Activity A | In the records, lay out the stretch from the line containing "true，而 filter 则会返回所有符合过滤条件的元素）。" through the line containing "Para somar números" as a Markdown table with the columns Row and Line. Number each row, skip blank lines, and leave the pictures out.

Reading text |
◆ ◆ ◆ ◆

If it's really a small personal business, I'd look long and hard for some sort of exclusion or exemption from having to file the whole raft of papers - including full financial statements in both local currency and US $$ - and all that goes with that. Of course, if you go to a tax adviser, they are going to say that you "must" file everything - especially because the official estimate of the time to complete the paperwork is something like 80 hours, and how can someone pass on all that billable time? If your 20% amounts to no more than $10K or $20K, it will probably never become an issue. If the business becomes the next Apple or IBM or if your 20% is worth $100,000 or more, there is much more likelihood that someone may get interested, especially if anything on your tax returns is less than squeaky clean. I wish I could be more specific than that - but it's one of those things you have to decide for yourself, in light of your level of risk.

◆ ◆ ◆ ◆

Data in this exercise |
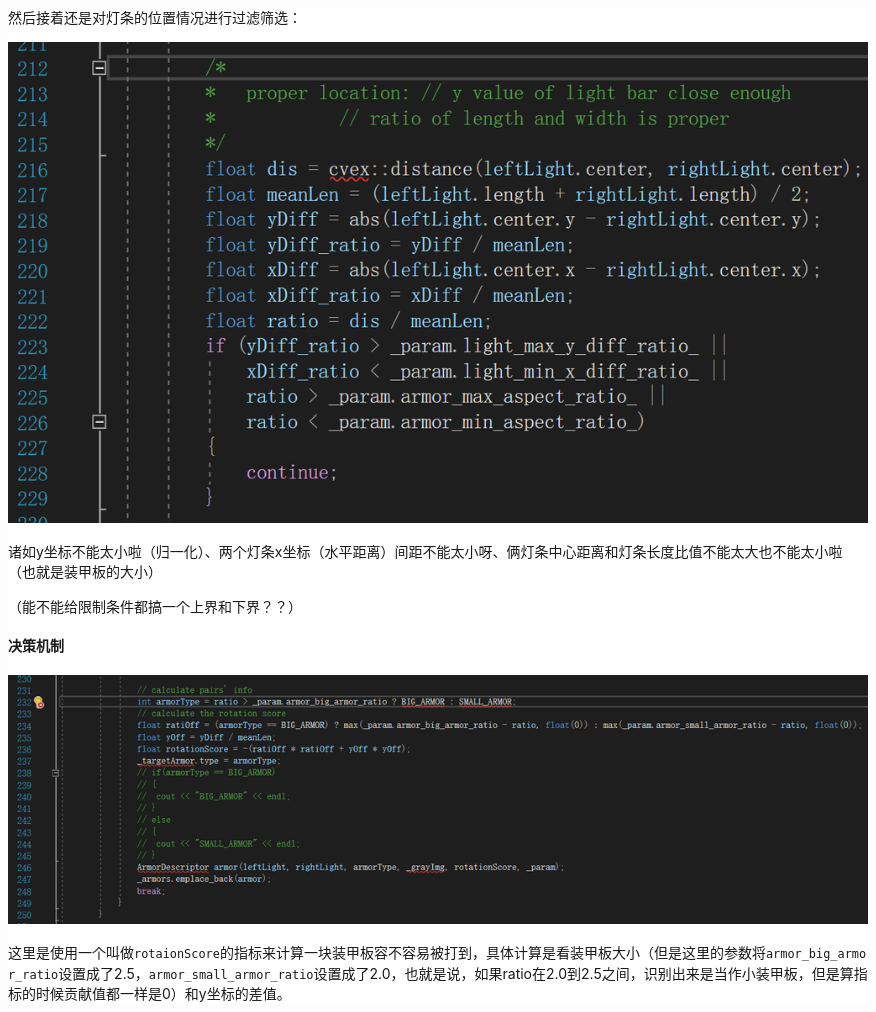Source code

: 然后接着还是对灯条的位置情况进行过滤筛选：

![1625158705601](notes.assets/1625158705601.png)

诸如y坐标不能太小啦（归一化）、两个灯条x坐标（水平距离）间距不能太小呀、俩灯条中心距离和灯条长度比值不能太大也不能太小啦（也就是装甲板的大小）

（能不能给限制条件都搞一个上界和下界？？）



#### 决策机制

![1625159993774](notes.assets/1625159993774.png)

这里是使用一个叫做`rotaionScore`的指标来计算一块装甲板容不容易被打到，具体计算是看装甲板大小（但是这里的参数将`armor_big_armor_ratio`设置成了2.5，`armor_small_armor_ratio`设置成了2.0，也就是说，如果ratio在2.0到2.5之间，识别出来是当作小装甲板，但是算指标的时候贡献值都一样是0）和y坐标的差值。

◆ ◆ ◆ ◆

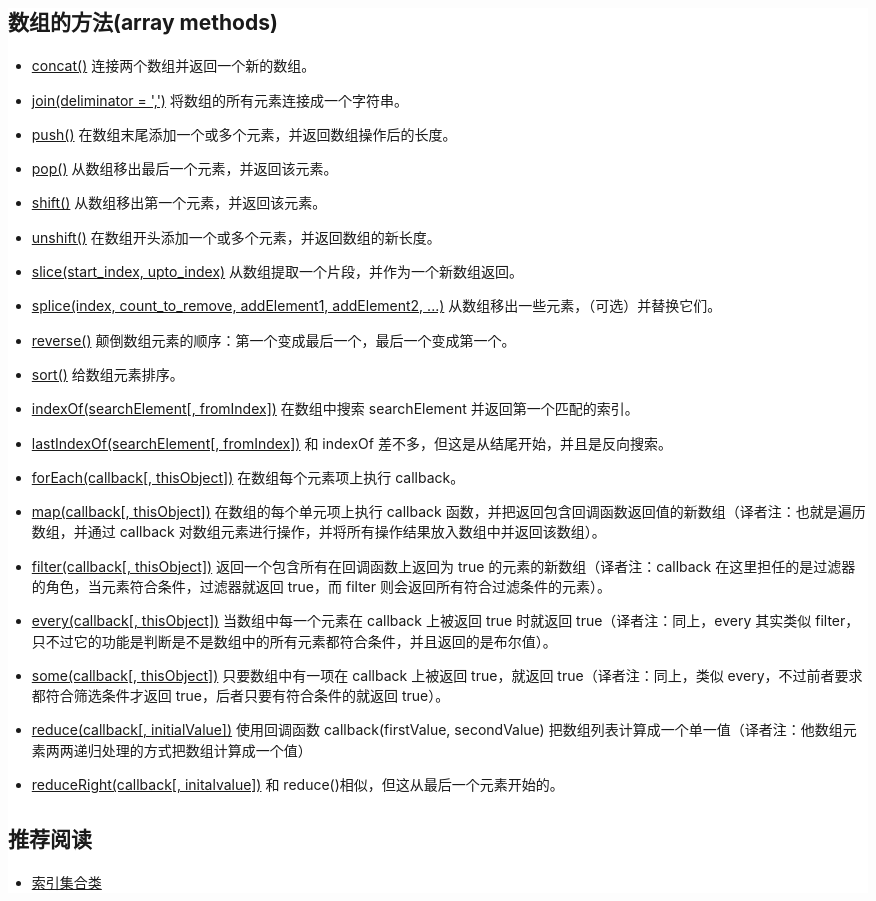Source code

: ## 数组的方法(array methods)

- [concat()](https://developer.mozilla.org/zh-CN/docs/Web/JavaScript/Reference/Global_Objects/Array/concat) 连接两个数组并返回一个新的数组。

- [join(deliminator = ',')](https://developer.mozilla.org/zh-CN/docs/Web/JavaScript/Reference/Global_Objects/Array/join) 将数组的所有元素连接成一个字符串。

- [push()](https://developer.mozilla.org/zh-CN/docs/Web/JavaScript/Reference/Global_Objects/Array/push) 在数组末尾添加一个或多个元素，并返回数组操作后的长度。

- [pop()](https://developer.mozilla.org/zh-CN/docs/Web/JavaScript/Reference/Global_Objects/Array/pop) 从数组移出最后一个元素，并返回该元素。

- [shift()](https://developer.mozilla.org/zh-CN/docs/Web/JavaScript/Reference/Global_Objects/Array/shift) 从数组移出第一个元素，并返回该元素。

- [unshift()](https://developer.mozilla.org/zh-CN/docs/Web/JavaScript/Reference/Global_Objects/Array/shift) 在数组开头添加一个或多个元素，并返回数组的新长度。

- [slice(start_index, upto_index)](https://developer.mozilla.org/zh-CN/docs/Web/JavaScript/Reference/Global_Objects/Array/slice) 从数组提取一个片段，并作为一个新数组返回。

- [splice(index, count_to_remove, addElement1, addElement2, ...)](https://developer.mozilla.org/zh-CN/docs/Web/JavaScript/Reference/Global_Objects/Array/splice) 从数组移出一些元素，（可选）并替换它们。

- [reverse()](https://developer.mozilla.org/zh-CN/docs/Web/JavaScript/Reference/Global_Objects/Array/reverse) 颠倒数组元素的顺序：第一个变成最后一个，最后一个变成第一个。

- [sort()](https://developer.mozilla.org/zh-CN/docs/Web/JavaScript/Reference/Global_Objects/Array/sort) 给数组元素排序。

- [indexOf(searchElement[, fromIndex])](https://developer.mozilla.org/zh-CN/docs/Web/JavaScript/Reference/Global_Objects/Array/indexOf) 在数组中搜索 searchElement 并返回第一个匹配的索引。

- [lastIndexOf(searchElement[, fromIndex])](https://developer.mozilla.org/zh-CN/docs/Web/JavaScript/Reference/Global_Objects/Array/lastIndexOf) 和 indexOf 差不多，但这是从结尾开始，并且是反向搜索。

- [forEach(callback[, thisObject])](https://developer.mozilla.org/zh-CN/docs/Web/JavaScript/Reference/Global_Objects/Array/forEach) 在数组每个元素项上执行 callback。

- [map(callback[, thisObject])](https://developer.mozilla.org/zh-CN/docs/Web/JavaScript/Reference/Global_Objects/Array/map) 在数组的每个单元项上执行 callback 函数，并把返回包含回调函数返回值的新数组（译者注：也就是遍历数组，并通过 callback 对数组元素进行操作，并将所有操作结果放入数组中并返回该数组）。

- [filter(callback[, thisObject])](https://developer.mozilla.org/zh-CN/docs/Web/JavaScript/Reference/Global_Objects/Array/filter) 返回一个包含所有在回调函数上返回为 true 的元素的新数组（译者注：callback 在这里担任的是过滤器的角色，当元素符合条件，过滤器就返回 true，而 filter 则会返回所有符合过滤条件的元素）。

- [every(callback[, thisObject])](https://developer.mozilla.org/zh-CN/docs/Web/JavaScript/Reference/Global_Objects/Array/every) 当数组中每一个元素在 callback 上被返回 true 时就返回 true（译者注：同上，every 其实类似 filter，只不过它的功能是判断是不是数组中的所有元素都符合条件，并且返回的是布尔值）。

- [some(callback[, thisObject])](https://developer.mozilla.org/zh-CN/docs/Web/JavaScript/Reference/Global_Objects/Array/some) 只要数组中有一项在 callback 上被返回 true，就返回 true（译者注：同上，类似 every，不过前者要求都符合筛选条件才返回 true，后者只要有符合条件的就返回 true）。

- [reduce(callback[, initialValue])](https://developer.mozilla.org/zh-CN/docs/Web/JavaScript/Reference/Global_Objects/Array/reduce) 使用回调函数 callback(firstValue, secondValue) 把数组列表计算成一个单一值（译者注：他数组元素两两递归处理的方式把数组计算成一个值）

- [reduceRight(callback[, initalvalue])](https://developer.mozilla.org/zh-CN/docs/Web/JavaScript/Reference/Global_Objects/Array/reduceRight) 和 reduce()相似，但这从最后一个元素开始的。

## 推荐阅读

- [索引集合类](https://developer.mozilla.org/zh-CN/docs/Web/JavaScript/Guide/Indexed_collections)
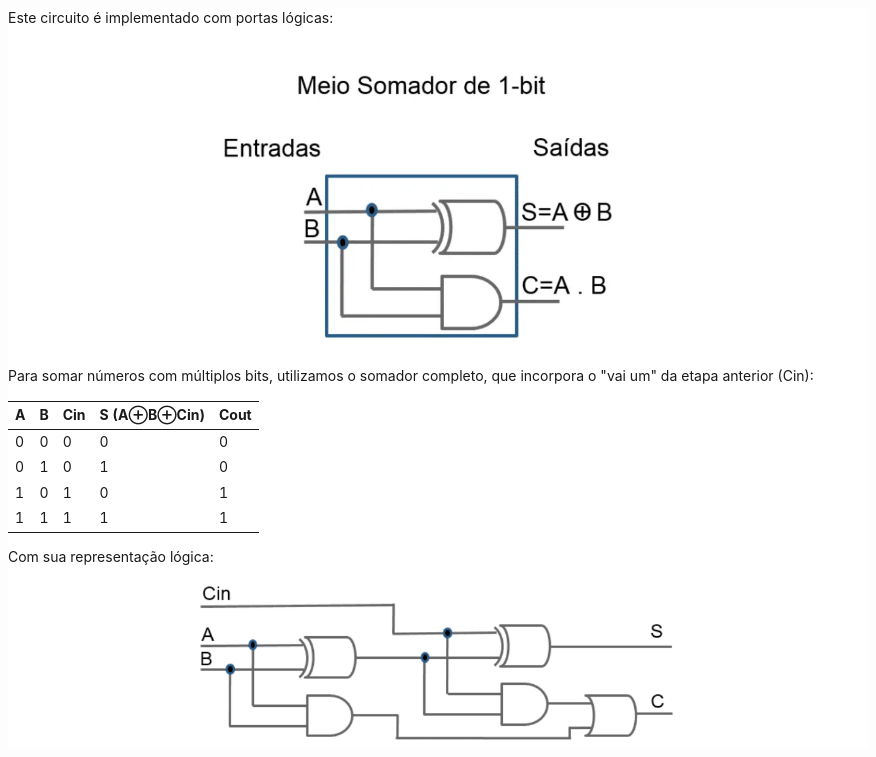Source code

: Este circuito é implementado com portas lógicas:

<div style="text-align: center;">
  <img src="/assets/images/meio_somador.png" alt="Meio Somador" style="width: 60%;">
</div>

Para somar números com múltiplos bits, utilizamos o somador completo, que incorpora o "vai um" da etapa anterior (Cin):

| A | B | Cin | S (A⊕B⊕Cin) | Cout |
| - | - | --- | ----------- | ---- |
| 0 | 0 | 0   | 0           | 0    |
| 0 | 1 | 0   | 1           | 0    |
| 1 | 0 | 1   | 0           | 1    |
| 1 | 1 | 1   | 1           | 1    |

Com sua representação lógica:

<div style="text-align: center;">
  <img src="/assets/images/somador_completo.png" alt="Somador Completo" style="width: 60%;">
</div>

◆ ◆ ◆ ◆

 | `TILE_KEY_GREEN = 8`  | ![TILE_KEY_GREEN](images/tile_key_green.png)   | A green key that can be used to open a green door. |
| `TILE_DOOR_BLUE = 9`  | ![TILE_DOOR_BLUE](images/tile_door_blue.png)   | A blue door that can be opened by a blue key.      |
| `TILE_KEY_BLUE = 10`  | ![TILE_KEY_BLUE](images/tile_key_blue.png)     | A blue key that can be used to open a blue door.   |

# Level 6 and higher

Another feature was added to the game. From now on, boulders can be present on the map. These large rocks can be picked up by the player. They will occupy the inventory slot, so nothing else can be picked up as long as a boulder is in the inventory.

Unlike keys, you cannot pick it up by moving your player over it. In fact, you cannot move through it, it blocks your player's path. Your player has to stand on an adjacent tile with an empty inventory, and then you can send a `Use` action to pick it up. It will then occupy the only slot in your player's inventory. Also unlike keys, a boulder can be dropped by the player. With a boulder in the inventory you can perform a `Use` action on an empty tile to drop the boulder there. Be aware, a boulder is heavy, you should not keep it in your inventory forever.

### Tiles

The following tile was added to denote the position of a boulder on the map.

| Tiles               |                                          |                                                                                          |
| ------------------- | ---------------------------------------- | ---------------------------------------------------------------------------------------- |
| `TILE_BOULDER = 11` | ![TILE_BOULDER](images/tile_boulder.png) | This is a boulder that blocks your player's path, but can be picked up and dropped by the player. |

◆ ◆ ◆ ◆

Activity B | Carry on the forum post about tax filings for a 20% share in a small business, starting after its last sentence.

Result A |
| Row | Line |
|---|---|
| 1 | - [filter(callback[, thisObject])](https://developer.mozilla.org/zh-CN/docs/Web/JavaScript/Reference/Global_Objects/Array/filter) 返回一个包含所有在回调函数上返回为 true 的元素的新数组（译者注：callback 在这里担任的是过滤器的角色，当元素符合条件，过滤器就返回 true，而 filter 则会返回所有符合过滤条件的元素）。 |
| 2 | - [every(callback[, thisObject])](https://developer.mozilla.org/zh-CN/docs/Web/JavaScript/Reference/Global_Objects/Array/every) 当数组中每一个元素在 callback 上被返回 true 时就返回 true（译者注：同上，every 其实类似 filter，只不过它的功能是判断是不是数组中的所有元素都符合条件，并且返回的是布尔值）。 |
| 3 | - [some(callback[, thisObject])](https://developer.mozilla.org/zh-CN/docs/Web/JavaScript/Reference/Global_Objects/Array/some) 只要数组中有一项在 callback 上被返回 true，就返回 true（译者注：同上，类似 every，不过前者要求都符合筛选条件才返回 true，后者只要有符合条件的就返回 true）。 |
| 4 | - [reduce(callback[, initialValue])](https://developer.mozilla.org/zh-CN/docs/Web/JavaScript/Reference/Global_Objects/Array/reduce) 使用回调函数 callback(firstValue, secondValue) 把数组列表计算成一个单一值（译者注：他数组元素两两递归处理的方式把数组计算成一个值） |
| 5 | - [reduceRight(callback[, initalvalue])](https://developer.mozilla.org/zh-CN/docs/Web/JavaScript/Reference/Global_Objects/Array/reduceRight) 和 reduce()相似，但这从最后一个元素开始的。 |
| 6 | ## 推荐阅读 |
| 7 | - [索引集合类](https://developer.mozilla.org/zh-CN/docs/Web/JavaScript/Guide/Indexed_collections) |
| 8 | Source code |
| 9 | : Este circuito é implementado com portas lógicas: |
| 10 | <div style="text-align: center;"> |
| 11 |   <img src="/assets/images/meio_somador.png" alt="Meio Somador" style="width: 60%;"> |
| 12 | </div> |
| 13 | Para somar números com múltiplos bits, utilizamos o somador completo, que incorpora o "vai um" da etapa anterior (Cin): |

Result B |
Cheers,
Bev


----------



## pattiwhaley

Thanks, you folks are incredibly helpful. I agree, being an american abroad has its downsides...I feel very confident I have reported all my income so it seems daft to be potentially subject to huge penalties for not filing forms. 

I think my only remaining worry is the 5471. It would be great not to have to file those forms but most of my income from the company has been treated as qualifying dividends, which might weigh on the side of treating it as a proper corporation. 

I have an estimate from a very reasonable-sounding guy to sort the whole lot out for £5k, and for that price it is actually quite tempting. I'll think about it....

Thanks again to all of you for your replies.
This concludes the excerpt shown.